В советской системе образования не существовало отдельного курса, посвященного религии. Оценка религиозных верований была рассеяна в других дисциплинах, как гуманитарных, так и естественных. В 1990-е годы верующие, прежде всего православные, стали активно ставить вопрос о введении предмета, знакомящего школьников и студентов с основами православия. Существовали предложения по введению в программу более широкой дисциплины, включающей знания о других религиях. К инициативе православных присоединились мусульмане и представители других традиционных для России религий. Кроме того, в школу настойчиво старались проникнуть новые религиозные течения. В результате возникала борьба и появлялась полемика между различными религиозными организациями по поводу содержания и права той или иной конфессии присутствовать в школе. Порой с точки зрения стороннего наблюдателя эта борьба выглядела как битва за место под солнцем, в которой каждый отстаивал свои интересы. Однако на федеральном уровне государство устранялось от выбора собственной политики в этой области, что усугубляло и усугубляет порой ситуацию на местах. Основная причина отсутствия ясной линии министерства образования заключается в нерешимости сделать выбор и таким образом поддержать одних и рассориться с другими. Теперь, похоже, министерство определилось и готово предложить свою линию, опираясь на светский научный подход к проблеме, который, по мнению чиновников, должен удовлетворить все стороны, но главное, соответствовать демократическим нормам и международным обязательствам России. Этот подход, по мнению его разработчиков, не страдает субъективностью и конфессиональной заинтересованностью, которые с их точки зрения присущи конфессионально ориентированным курсам о религии. Кроме того, он не будет вносить раздоры, которые возникают в случае допущения к преподаванию клерикалов.
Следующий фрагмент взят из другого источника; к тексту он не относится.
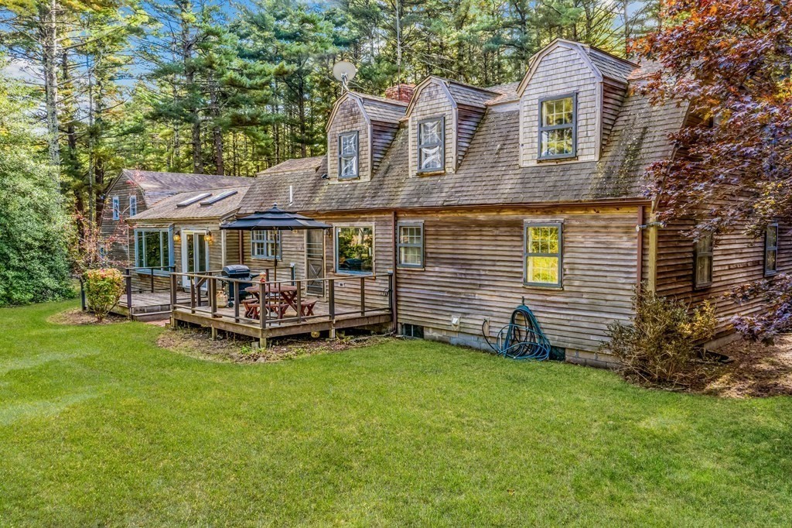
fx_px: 616
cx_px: 396
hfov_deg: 65.5
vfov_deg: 46.4
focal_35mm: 28
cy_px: 264
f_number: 8
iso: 100
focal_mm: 10.26
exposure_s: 1/13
Однако появление новых учебников по религиоведению еще не продемонстрировало существование незаинтересованного и беспристрастного подхода. Часто то, что подается, как нейтральный подход, является новыми изводами старых учебников по атеизму, адаптированных к новым условиям. В частности, такой вывод напрашивается после внимательного ознакомления с самым, пожалуй, распространенным на сегодняшний день среди преподавателей религиоведения в ВУЗах учебником коллектива авторов под редакцией И.Н. Яблокова «Основы религиоведения», который к 2004 году выдержал уже четыре издания и рекомендован Министерством образования РФ в качестве учебника для студентов высших учебных заведений. В предисловии на этот счет написано: «Учебник подготовлен кафедрой философии религии и религиоведения философского факультета МГУ им. М.В. Ломоносова совместно с учеными исторического отделения Института стран Азии и Африки при МГУ им. М.В. Ломоносова, других подразделений университета и ряда вузов страны» (с.3). Вполне может статься, что концепция, представленная в этом учебнике, с некоторыми изменениями легла в основу подхода министерства образования к религиоведению.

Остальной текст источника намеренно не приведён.